- **About this task**
Copy every record exactly.

[Opening Available data section]

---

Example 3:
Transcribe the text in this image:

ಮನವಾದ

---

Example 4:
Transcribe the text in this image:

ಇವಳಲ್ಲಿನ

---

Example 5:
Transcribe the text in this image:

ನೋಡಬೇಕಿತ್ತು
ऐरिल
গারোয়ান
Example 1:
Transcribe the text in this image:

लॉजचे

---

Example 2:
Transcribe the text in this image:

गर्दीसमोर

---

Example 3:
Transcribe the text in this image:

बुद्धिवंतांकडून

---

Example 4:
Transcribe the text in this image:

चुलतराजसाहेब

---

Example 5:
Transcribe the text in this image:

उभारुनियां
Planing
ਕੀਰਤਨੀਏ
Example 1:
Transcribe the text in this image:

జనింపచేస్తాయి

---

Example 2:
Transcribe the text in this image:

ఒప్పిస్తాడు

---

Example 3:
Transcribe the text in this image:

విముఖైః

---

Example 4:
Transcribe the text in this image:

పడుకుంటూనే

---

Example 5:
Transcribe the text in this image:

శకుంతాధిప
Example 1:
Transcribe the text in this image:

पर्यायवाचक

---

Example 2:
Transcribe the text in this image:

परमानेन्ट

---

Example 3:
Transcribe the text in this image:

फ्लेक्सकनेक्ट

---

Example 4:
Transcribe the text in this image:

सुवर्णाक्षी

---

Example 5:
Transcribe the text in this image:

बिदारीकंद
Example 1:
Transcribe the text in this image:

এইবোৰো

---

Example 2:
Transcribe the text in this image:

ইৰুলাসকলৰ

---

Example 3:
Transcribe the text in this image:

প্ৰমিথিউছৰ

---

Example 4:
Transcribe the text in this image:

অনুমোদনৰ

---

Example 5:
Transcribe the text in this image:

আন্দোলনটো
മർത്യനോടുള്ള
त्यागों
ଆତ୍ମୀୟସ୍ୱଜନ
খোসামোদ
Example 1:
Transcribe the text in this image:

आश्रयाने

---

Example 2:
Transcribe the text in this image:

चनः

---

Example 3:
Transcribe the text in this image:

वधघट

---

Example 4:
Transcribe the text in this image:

[Closing Available data section]

- **Output of the exercise**
---

Example 3:
Transcribe the text in this image:

ಮನವಾದ

---

Example 4:
Transcribe the text in this image:

ಇವಳಲ್ಲಿನ

---

Example 5:
Transcribe the text in this image:

ನೋಡಬೇಕಿತ್ತು
ऐरिल
গারোয়ান
Example 1:
Transcribe the text in this image:

लॉजचे

---

Example 2:
Transcribe the text in this image:

गर्दीसमोर

---

Example 3:
Transcribe the text in this image:

बुद्धिवंतांकडून

---

Example 4:
Transcribe the text in this image:

चुलतराजसाहेब

---

Example 5:
Transcribe the text in this image:

उभारुनियां
Planing
ਕੀਰਤਨੀਏ
Example 1:
Transcribe the text in this image:

జనింపచేస్తాయి

---

Example 2:
Transcribe the text in this image:

ఒప్పిస్తాడు

---

Example 3:
Transcribe the text in this image:

విముఖైః

---

Example 4:
Transcribe the text in this image:

పడుకుంటూనే

---

Example 5:
Transcribe the text in this image:

శకుంతాధిప
Example 1:
Transcribe the text in this image:

पर्यायवाचक

---

Example 2:
Transcribe the text in this image:

परमानेन्ट

---

Example 3:
Transcribe the text in this image:

फ्लेक्सकनेक्ट

---

Example 4:
Transcribe the text in this image:

सुवर्णाक्षी

---

Example 5:
Transcribe the text in this image:

बिदारीकंद
Example 1:
Transcribe the text in this image:

এইবোৰো

---

Example 2:
Transcribe the text in this image:

ইৰুলাসকলৰ

---

Example 3:
Transcribe the text in this image:

প্ৰমিথিউছৰ

---

Example 4:
Transcribe the text in this image:

অনুমোদনৰ

---

Example 5:
Transcribe the text in this image:

আন্দোলনটো
മർത്യനോടുള്ള
त्यागों
ଆତ୍ମୀୟସ୍ୱଜନ
খোসামোদ
Example 1:
Transcribe the text in this image:

आश्रयाने

---

Example 2:
Transcribe the text in this image:

चनः

---

Example 3:
Transcribe the text in this image:

वधघट

---

Example 4:
Transcribe the text in this image:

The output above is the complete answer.